The Medium-Term Forecast for Japanese Industry
and the Challenges it Must Face:

Improving Japan's Quality of Life and Ensuring Full Employment Through Structural Economic Reform

2. Restructuring of Industry through Innovative and Challenging Management

To accomplish the environmental goals already noted, Japanese industry, particularly the manufacturing sector, needs to be restructured and corporations are staking their survival on all-out efforts to rise to the challenge.

  1. Promoting Restructuring and Re-Engineering of Japanese Corporations
  2. (abridged)

  3. Promoting Technological Development
  4. It has been noted that one of the factors prolonging the current recession is the fact that Japan's industries have reached or are approaching maturity. The appreciation of the yen has weakened Japan's price competitiveness. Meanwhile it has become gradually difficult for Japanese industry to maintain the non-price competitiveness in which it excelled in the past, due to the fact that the US and Europe have improved the quality of their products while other Asian nations are rapidly upgrading their technological capabilities. Japanese industry must make efforts to reform its high-cost structure and simultaneously generate products, technologies and services that are so distinctive and superior that other markets will want to purchase them, even if the prices are high. In other words, value-added and distinctiveness in products, based on clear-cut concepts are indispensable to remaining competitive in the global market.

    Although Japan remains a world leader in some fields like electronics, the reality is that Japanese technology is lagging behind in many sectors, including computers and biotechnology. Despite the harsh economic environment in which Japanese corporations exist, they must make grater efforts to expand technological innovation and incorporate it in their products and services.

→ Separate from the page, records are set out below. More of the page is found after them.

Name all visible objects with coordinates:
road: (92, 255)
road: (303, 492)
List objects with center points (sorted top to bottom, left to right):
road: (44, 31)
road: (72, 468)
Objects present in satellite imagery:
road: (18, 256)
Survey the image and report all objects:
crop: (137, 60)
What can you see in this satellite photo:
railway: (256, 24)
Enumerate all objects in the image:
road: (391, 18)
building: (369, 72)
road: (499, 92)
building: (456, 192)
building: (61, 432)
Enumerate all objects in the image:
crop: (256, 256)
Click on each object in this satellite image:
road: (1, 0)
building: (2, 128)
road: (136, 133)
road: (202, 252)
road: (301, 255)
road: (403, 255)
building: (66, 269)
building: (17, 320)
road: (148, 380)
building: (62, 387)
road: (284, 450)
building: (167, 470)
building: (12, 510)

  5. Use of Telecommunications Network
  6. (abridged)

  7. International Strategy
  8. (abridged)

  9. The Challenge to Create New Industries and Businesses
  10. Japan must create new industries and businesses if we are to re-employ those workers who are unemployed due to the relocation of production overseas and if we are to rationalize operations in domestic industries. Those new businesses that have been crated within our major corporations were chiefly related to the refinement of the firm's main lines of business or merely extensions of current operations.

    Even in the case of advances into wholly different industry, most firms have entered industries in which other businesses already existed and from which a profit could be expected. This demonstrates the fact that each firm watches the behavior of the other firms within the industry and all move in the same direction at once. But in order for major corporations to create businesses that are really new, that will have a wide effect on the nation's economy, they must revise their thinking regarding risk taking in new industries and give strategic meaning to such bold efforts.

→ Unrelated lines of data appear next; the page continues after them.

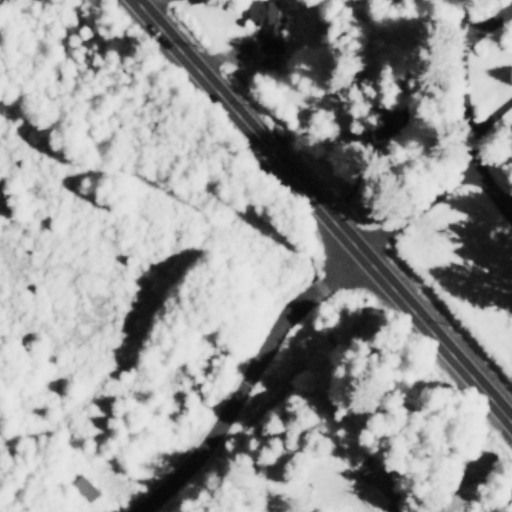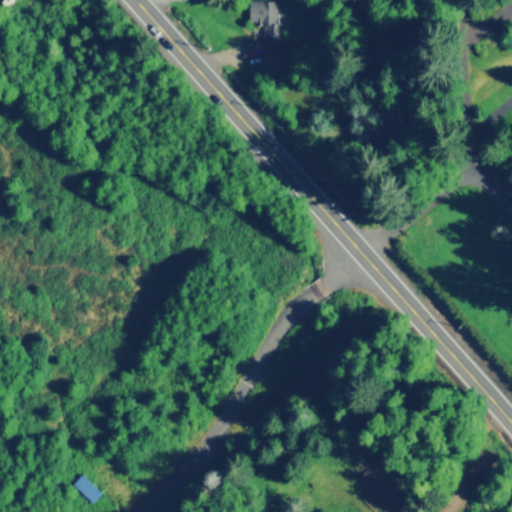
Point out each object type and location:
building: (265, 19)
road: (466, 82)
road: (492, 188)
road: (417, 208)
road: (324, 210)
road: (245, 378)
building: (86, 486)
quarry: (37, 503)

    Another key role major corporations are expected to fulfill is that of becoming participants in corporate alliances by cooperating with independent venture businesses to provide them with financial stability, support in developing marketing channels and aid in research and development. Some corporations have already set-up clear-cut screening standards for evaluation of innovative ideas and systems for supplying funding to promote promising ideas. The corporate "urge" to start new industries and businesses is increasing and we hope that it will become even stronger.

  11. Improving the Efficiency of Marketing and Distribution
  12. (abridged)

  13. Addressing Problems of the Global Environment
  14. In 1991, Keidanren adopted its Global Environmental Charter and requested that its members adhere to its principles. Corporations responded positively and are expanding their environmental preservation activities by undertaking such measures as adopting internal corporate codes for environmental conservation and instituting voluntary environment control programs. As for waste recycling, whole industries are tackling the problem. Thus, Japan's move toward an environmentally friendly economy is accelerating.

    International standards for the monitoring and control of the environment, initiated by business leaders throughout the world, are being drafted within the International Standards Organization (ISO), with the bulk of the standards expected to be ready for implementation in the summer of 1996. Japanese corporations have made their contribution to this effort by providing pro-bono assistance to the ISO in the form of industry experts. We hope that a large number of Japanese companies will qualify for certification under the new standards.